_BLOCO DE TEXTO_.
================================
Segundo um sistema, que tem alguma coisa de especial à primeira vista, os Espíritos não teriam sido criados para serem encarnados, e a encarnação não seria senão o resultado de suas faltas. Esse sistema cai por esta consideração de que, se nenhum Espírito tivesse falido, não haveria homens sobre a Terra nem sobre os outros mundos; ora, como a presença do homem é necessária para a melhoria material dos mundos; que ele concorre pela sua inteligência e sua atividade à obra geral, é um dos órgãos essenciais da criação. Deus não podia subordinar o cumprimento dessa parte de sua obra à queda eventual de suas criaturas, a menos que não contasse para isso sobre um número sempre suficiente de culpados para alimentar de obreiros os mundos criados e a criar. O bom senso repele tal pensamento.

A encarnação é, pois, uma necessidade para o Espírito que, para cumprir sua missão providencial, trabalha em seu próprio adiantamento pela atividade e a inteligência que lhe é preciso empregar para prover à sua vida e ao seu bem-estar; mas a encarnação se torna uma punição quando o Espírito, não tendo feito o que deve, é constrangido a recomeçar sua tarefa e multiplica suas existências corpóreas penosas pela sua própria falta.
Um escolar não chega a colar seus graus senão depois de ter passado pela fieira de todas as classes; são essas classes uma punição?
Não: são uma necessidade, uma condição indispensável de seu adiantamento; mas se, por sua preguiça, é obrigado a repeti-las, aí está a punição; poder passar algumas delas é um mérito.
Portanto, o que é verdade é que a encarnação sobre a Terra é uma punição para muitos daqueles que a habitam, porque teriam podido evitá-la, ao passo que, talvez, a dobraram, triplicaram, centuplicaram por sua falta, retardando assim sua a entrada nos mundos melhores. O que é falso é admitir em princípio a encarnação como um castigo.

Uma outra questão freqüentemente agitada é esta:
O Espírito sendo criado simples e ignorante com liberdade de fazer o bem ou o mal, não há queda moral para aquele que toma o mau caminho, uma vez que chega a fazer o mal que não fazia antes?

Esta proposição não é mais sustentável do que a precedente.
================================
_LINHAS FORNECIDAS_.
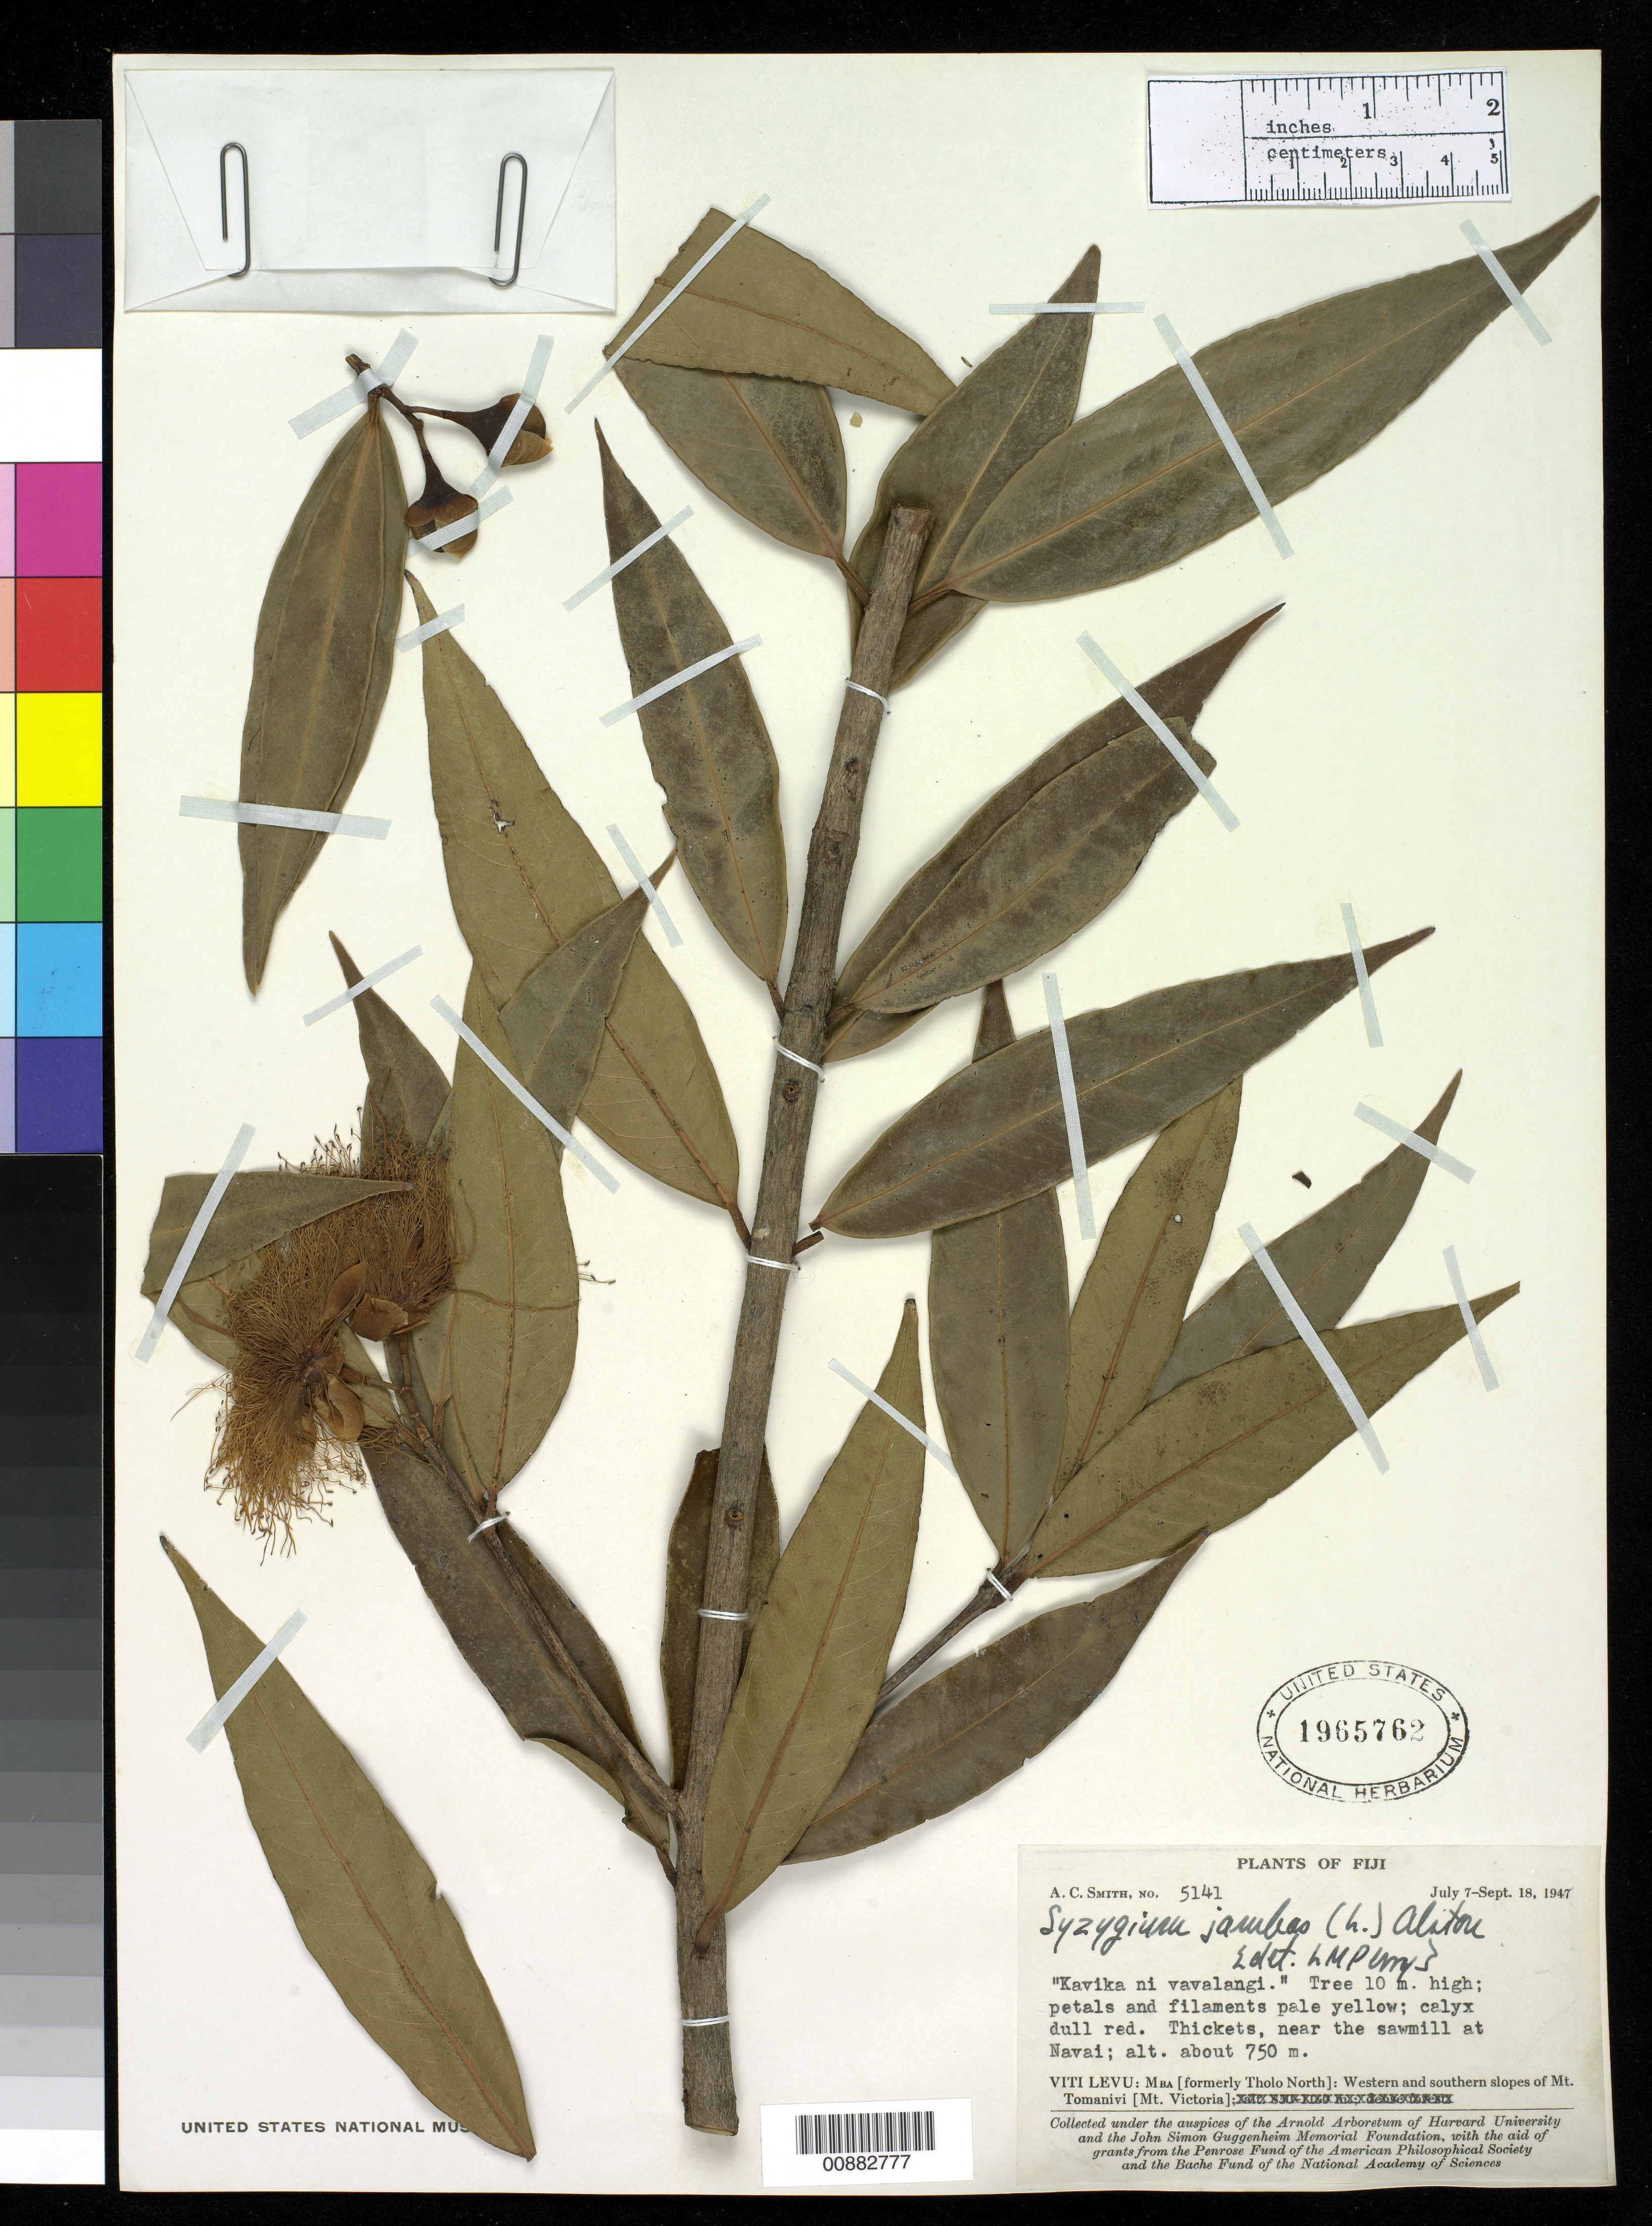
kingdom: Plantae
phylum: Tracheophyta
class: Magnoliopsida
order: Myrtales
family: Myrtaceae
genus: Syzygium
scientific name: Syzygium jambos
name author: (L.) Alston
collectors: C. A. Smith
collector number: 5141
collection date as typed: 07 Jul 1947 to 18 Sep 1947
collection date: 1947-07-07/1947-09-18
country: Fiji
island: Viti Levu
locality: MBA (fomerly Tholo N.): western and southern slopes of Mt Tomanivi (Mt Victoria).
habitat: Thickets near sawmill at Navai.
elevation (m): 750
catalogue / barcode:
================================
_TAREFAS OBRIGATÓRIAS_.
**1)** Reproduza o trecho do texto sobre a encarnação dos Espíritos que vai de "Portanto, o que" até "como um castigo.", com esses dois extremos incluídos.
**2)** Responda com base no texto sobre a encarnação dos Espíritos:
(a) O que aconteceria se nenhum Espírito tivesse falido?
(b) No exemplo do escolar, o que é considerado um mérito?
(c) Segundo a questão frequentemente agitada, como o Espírito é criado?
**3)** Dê seguimento ao texto sobre a encarnação dos Espíritos a partir da última frase apresentada.

_RESPOSTAS DO EXERCÍCIO_.
**1)**
Portanto, o que é verdade é que a encarnação sobre a Terra é uma punição para muitos daqueles que a habitam, porque teriam podido evitá-la, ao passo que, talvez, a dobraram, triplicaram, centuplicaram por sua falta, retardando assim sua a entrada nos mundos melhores. O que é falso é admitir em princípio a encarnação como um castigo.

**2)**
(a) Não haveria homens sobre a Terra nem sobre os outros mundos.
(b) Poder passar algumas das classes.
(c) Simples e ignorante, com liberdade de fazer o bem ou o mal.

**3)**
Não há queda senão na passagem de um estado relativamente bom a um estado pior; ora, o Espírito criado simples e ignorante está, em sua origem, num estado de nulidade moral e intelectual, como a criança que acaba de nascer; se não fez o mal, não fez, não mais, o bem; não é nem feliz nem infeliz; age sem consciência e sem responsabilidade; uma vez que nada tem, nada pode perder, e não pode, não mais, retrogradar; sua responsabilidade não começa senão do momento em que se desenvolve nele o livre arbítrio; seu estado primitivo não é, pois, um estado de inocência inteligente e racional; por conseqüência, o mal que faz mais tarde infringindo as leis de Deus, abusando das faculdades que lhes foram dadas, não é um retorno do bem ao mal, mas a conseqüência do mau caminho em que se empenhou.
Isso nos conduz a uma outra questão. Nero, por exemplo, pode, enquanto Nero, ter feito mais mal do que em sua precedente encarnação?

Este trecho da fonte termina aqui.